:: Information provided

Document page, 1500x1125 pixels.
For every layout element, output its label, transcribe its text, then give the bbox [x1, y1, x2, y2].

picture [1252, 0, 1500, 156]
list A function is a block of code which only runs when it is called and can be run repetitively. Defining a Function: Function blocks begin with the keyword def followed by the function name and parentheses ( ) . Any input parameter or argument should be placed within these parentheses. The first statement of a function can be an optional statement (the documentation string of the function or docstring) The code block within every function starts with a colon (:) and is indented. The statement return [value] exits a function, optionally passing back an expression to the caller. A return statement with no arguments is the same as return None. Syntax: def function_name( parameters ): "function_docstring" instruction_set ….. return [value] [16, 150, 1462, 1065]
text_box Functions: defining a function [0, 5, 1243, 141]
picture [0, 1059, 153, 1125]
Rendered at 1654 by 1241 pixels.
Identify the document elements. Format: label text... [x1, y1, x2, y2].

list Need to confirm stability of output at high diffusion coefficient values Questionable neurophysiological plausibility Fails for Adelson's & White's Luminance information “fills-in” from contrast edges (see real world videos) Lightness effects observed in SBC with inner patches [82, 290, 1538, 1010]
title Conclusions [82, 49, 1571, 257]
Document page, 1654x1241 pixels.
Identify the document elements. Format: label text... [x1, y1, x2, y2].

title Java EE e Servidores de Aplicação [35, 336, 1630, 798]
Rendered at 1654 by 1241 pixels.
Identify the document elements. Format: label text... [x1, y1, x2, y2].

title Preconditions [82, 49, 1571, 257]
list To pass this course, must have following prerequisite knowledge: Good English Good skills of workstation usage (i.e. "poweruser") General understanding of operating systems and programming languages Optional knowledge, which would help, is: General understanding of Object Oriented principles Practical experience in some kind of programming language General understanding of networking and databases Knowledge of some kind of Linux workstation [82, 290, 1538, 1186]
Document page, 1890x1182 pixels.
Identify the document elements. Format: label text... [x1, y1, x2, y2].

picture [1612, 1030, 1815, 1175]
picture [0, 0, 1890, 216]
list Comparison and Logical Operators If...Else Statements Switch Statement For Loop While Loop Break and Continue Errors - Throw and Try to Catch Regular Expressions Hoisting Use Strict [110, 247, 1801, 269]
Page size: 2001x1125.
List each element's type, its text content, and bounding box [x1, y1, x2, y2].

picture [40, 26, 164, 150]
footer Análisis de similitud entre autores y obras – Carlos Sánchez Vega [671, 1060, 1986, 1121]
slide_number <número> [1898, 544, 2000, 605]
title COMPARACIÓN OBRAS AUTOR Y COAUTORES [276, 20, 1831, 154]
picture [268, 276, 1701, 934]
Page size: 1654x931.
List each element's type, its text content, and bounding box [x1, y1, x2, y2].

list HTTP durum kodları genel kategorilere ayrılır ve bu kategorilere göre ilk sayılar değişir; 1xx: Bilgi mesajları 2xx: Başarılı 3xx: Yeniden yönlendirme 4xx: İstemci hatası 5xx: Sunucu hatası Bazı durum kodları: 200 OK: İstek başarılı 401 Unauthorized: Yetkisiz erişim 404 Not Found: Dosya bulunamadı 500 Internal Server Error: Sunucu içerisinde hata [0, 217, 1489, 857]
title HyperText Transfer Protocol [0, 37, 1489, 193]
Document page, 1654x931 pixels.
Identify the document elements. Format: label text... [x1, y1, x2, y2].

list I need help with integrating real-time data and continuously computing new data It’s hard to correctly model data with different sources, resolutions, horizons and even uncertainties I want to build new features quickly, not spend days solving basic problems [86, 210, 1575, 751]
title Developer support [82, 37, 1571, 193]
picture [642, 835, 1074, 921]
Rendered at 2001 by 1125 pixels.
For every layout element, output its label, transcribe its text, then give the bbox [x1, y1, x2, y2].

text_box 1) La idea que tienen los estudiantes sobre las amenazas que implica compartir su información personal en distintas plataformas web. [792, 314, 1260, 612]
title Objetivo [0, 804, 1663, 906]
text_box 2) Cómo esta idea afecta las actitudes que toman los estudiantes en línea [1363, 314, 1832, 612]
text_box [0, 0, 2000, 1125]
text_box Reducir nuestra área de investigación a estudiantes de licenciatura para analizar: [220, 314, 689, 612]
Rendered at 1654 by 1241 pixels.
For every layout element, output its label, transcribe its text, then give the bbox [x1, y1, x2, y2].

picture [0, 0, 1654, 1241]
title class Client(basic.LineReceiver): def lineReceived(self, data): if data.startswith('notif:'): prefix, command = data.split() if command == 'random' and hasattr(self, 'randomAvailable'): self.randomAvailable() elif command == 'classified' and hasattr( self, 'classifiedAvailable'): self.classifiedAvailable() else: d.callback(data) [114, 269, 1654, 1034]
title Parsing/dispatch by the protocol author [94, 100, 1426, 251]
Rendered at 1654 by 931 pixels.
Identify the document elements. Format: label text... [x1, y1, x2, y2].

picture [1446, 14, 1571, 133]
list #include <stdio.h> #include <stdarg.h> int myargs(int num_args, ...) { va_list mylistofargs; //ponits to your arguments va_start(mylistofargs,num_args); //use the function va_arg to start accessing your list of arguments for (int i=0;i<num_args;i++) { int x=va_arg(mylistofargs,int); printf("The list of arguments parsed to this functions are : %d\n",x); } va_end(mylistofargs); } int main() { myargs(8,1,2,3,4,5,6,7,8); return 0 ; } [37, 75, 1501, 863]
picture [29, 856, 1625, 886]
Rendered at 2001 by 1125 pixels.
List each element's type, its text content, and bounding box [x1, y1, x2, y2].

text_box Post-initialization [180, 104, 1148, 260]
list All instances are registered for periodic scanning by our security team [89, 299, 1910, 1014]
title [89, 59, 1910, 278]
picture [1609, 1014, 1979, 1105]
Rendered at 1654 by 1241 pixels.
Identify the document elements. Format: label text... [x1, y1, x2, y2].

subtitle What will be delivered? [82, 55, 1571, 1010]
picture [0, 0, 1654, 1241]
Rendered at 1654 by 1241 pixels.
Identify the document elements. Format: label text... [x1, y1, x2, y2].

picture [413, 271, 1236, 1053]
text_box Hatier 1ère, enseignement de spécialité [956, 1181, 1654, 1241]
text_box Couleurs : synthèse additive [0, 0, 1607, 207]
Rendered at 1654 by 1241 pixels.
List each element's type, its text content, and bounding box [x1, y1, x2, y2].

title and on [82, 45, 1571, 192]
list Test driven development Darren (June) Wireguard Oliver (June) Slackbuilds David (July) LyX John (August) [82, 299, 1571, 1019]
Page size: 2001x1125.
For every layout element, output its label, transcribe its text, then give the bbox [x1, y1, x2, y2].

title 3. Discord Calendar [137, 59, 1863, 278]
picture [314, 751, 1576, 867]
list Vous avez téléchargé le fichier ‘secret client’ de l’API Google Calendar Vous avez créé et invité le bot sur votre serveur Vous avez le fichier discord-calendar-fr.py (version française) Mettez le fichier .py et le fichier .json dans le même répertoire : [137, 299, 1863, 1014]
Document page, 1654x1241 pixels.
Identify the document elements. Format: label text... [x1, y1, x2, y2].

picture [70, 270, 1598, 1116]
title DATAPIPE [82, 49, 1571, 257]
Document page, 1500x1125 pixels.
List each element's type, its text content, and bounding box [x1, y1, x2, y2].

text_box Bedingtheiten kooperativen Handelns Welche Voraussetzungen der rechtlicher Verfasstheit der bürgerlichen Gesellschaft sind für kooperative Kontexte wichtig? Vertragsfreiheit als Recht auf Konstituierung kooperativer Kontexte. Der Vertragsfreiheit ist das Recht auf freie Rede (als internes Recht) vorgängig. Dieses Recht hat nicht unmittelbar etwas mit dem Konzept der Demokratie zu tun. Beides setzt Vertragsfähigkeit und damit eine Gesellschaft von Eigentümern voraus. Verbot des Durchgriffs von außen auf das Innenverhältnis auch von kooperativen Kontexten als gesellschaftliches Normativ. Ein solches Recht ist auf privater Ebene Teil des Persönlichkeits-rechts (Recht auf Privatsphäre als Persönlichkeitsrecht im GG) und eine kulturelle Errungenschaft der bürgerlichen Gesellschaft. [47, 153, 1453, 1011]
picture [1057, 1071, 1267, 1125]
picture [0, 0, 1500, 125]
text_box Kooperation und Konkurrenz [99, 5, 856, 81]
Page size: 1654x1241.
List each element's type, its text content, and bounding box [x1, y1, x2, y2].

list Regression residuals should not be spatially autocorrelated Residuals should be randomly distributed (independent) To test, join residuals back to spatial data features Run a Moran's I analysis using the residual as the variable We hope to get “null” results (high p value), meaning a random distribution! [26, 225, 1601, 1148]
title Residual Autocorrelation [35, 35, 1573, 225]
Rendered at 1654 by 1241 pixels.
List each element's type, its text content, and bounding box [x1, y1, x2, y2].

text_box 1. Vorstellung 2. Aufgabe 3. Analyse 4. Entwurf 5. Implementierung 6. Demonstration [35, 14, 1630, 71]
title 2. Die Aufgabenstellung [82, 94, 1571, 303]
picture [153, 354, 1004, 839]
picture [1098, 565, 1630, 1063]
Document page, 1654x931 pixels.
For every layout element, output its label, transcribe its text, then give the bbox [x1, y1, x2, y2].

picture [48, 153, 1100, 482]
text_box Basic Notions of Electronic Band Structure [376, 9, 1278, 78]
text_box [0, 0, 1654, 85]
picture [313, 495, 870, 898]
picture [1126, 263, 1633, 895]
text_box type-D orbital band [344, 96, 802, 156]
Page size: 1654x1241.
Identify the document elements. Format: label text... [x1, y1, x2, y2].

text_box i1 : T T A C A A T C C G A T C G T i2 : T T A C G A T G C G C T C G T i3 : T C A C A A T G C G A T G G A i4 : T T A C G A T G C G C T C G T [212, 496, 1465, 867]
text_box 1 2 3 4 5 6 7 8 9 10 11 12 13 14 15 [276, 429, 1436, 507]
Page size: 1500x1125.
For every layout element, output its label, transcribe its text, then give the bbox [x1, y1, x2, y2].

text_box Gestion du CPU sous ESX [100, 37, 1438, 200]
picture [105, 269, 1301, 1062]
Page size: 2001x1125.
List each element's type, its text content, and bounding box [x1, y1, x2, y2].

::::

**Short task:**
Can you reproduce the rows above exactly, from the very first line through the line containing "title Java EE", both ends included?

**Written solution:**
Document page, 1500x1125 pixels.
For every layout element, output its label, transcribe its text, then give the bbox [x1, y1, x2, y2].

picture [1252, 0, 1500, 156]
list A function is a block of code which only runs when it is called and can be run repetitively. Defining a Function: Function blocks begin with the keyword def followed by the function name and parentheses ( ) . Any input parameter or argument should be placed within these parentheses. The first statement of a function can be an optional statement (the documentation string of the function or docstring) The code block within every function starts with a colon (:) and is indented. The statement return [value] exits a function, optionally passing back an expression to the caller. A return statement with no arguments is the same as return None. Syntax: def function_name( parameters ): "function_docstring" instruction_set ….. return [value] [16, 150, 1462, 1065]
text_box Functions: defining a function [0, 5, 1243, 141]
picture [0, 1059, 153, 1125]
Rendered at 1654 by 1241 pixels.
Identify the document elements. Format: label text... [x1, y1, x2, y2].

list Need to confirm stability of output at high diffusion coefficient values Questionable neurophysiological plausibility Fails for Adelson's & White's Luminance information “fills-in” from contrast edges (see real world videos) Lightness effects observed in SBC with inner patches [82, 290, 1538, 1010]
title Conclusions [82, 49, 1571, 257]
Document page, 1654x1241 pixels.
Identify the document elements. Format: label text... [x1, y1, x2, y2].

title Java EE e Servidores de Aplicação [35, 336, 1630, 798]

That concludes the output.